Serious adverse reactions occurred in 39% of patients treated with PADCEV. The most common serious adverse reactions (≥3%) were pneumonia, sepsis, and diarrhea (5% each). Fatal adverse reactions occurred in 8% of patients, including acute kidney injury (2.2%), metabolic acidosis, sepsis, multiorgan dysfunction, pneumonia, and pneumonitis/ILD (1.1% each).
Adverse reactions leading to discontinuation occurred in 20% of patients; the most common adverse reaction (≥2%) leading to discontinuation was peripheral neuropathy (7%).
Adverse reactions leading to dose interruption occurred in 60% of patients; the most common adverse reactions (≥3%) leading to dose interruption were peripheral neuropathy (19%), rash (9%), fatigue (8%), diarrhea (5%), increased aspartate aminotransferase (3%), and hyperglycemia (3%).
Adverse reactions leading to dose reduction occurred in 49% of patients; the most common adverse reactions (≥3%) leading to dose reduction were peripheral neuropathy (19%), rash (11%), and fatigue (7%).
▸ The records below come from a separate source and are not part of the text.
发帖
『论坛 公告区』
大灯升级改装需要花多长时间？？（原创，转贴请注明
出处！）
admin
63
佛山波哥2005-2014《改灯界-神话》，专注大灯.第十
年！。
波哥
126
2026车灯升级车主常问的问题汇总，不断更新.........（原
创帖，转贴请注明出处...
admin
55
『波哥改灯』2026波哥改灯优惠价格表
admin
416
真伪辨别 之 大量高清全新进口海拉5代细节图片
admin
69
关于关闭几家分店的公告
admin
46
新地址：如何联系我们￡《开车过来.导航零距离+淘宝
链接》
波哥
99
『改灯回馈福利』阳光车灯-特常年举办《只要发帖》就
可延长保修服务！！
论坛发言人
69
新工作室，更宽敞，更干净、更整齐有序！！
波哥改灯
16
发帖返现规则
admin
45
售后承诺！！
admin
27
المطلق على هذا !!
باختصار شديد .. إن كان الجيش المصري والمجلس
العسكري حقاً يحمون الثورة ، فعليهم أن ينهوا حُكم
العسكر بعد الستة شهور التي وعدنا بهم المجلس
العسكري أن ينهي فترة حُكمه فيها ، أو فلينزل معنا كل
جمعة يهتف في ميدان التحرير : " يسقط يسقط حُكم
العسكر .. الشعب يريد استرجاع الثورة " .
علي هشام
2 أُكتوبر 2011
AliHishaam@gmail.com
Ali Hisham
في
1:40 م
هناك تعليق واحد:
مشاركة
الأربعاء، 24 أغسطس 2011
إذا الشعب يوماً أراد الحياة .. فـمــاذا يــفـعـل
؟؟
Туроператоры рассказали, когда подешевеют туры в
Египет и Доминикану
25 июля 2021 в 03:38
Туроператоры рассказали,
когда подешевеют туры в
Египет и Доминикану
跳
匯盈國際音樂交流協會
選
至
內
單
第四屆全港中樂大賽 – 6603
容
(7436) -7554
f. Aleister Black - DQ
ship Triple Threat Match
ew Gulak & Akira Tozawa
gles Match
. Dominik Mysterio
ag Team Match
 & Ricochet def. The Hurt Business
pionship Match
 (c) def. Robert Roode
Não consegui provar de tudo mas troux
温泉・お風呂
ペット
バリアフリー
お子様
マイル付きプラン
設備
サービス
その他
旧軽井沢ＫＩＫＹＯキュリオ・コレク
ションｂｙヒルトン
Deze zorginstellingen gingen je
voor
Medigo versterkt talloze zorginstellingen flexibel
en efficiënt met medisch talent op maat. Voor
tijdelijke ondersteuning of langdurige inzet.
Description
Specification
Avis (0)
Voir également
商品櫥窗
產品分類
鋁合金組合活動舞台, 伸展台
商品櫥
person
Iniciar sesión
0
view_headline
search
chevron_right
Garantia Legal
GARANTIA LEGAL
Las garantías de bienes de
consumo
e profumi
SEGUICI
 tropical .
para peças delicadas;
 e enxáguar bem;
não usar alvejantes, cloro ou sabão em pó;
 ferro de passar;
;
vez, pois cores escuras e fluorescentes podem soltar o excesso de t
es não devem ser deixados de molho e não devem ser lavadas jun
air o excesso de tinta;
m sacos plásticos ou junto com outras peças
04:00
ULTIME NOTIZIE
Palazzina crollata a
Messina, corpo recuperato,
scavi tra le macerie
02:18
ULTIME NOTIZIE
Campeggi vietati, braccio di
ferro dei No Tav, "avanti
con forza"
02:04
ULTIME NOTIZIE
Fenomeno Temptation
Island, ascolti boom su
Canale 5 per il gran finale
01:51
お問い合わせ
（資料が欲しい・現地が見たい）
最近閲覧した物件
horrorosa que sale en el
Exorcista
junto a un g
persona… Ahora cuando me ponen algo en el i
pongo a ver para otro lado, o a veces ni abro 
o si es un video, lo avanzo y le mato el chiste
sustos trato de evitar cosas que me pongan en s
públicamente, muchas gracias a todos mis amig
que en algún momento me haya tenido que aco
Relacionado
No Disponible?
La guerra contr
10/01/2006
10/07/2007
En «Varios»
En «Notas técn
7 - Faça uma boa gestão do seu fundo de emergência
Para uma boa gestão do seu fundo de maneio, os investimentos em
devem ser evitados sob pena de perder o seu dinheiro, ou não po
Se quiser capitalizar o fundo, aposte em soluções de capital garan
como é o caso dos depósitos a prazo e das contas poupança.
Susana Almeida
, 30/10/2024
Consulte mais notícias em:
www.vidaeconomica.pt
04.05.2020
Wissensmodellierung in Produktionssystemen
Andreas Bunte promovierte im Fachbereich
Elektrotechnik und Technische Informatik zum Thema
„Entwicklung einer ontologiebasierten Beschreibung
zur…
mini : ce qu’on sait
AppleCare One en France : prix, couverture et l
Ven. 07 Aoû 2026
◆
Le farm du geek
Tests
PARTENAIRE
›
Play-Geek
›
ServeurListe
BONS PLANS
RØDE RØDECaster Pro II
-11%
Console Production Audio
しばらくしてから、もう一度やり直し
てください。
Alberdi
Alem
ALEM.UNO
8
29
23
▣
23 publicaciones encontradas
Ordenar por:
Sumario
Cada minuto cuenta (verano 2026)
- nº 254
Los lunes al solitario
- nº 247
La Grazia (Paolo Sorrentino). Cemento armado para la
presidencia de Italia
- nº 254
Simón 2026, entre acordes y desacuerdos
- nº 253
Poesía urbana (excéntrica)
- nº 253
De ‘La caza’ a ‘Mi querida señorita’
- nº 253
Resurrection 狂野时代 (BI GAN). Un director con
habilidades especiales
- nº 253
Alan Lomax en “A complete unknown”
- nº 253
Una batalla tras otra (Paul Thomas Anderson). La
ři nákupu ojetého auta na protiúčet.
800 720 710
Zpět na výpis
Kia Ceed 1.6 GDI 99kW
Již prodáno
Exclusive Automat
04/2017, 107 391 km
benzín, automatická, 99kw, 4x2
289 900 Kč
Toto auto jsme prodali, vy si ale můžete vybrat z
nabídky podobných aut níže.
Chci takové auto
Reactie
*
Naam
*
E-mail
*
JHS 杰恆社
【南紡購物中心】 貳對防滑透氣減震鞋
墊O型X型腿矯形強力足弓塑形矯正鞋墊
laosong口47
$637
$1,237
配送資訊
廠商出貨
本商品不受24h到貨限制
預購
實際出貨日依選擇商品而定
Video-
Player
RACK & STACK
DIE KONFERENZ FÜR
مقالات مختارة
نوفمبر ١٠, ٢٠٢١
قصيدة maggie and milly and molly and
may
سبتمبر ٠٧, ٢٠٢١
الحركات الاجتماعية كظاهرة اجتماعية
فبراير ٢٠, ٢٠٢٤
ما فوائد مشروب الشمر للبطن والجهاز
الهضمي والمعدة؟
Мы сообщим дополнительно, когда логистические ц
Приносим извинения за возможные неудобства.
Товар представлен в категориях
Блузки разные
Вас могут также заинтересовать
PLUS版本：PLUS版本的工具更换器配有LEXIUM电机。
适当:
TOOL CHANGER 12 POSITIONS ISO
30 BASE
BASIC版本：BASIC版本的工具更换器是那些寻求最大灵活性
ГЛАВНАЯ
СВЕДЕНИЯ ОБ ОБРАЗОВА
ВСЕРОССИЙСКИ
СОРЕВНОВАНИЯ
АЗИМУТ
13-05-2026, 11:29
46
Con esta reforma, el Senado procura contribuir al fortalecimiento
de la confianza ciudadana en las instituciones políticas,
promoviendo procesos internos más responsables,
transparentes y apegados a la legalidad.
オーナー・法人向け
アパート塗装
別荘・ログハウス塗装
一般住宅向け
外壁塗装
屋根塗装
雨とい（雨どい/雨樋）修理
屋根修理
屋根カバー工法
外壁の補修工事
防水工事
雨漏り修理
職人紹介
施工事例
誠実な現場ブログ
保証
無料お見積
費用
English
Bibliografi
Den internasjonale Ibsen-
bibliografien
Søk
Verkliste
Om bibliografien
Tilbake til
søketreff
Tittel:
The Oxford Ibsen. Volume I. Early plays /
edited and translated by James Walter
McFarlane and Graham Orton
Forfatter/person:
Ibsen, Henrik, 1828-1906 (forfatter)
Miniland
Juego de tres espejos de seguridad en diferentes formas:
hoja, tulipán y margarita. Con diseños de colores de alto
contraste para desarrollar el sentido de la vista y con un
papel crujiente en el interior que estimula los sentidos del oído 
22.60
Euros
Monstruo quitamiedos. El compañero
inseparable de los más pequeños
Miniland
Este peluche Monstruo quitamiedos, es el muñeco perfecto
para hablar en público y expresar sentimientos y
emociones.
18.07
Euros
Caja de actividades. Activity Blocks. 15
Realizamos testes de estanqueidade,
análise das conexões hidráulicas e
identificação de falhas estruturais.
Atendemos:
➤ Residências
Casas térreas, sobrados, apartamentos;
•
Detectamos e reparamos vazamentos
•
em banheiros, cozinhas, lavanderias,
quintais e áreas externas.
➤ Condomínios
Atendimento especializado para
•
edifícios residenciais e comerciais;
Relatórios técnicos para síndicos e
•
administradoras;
Table 15 summarizes the All Grades and Grades 3-4 adverse reactions reported in patients in EV-201, Cohort 2. Clinically relevant adverse reactions (<15%) include vomiting (13%), increased aspartate aminotransferase (12%), increased lipase (11%), increased alanine aminotransferase (10%), skin hyperpigmentation (4%), pneumonitis/ILD (4%), and infusion site extravasation (1%).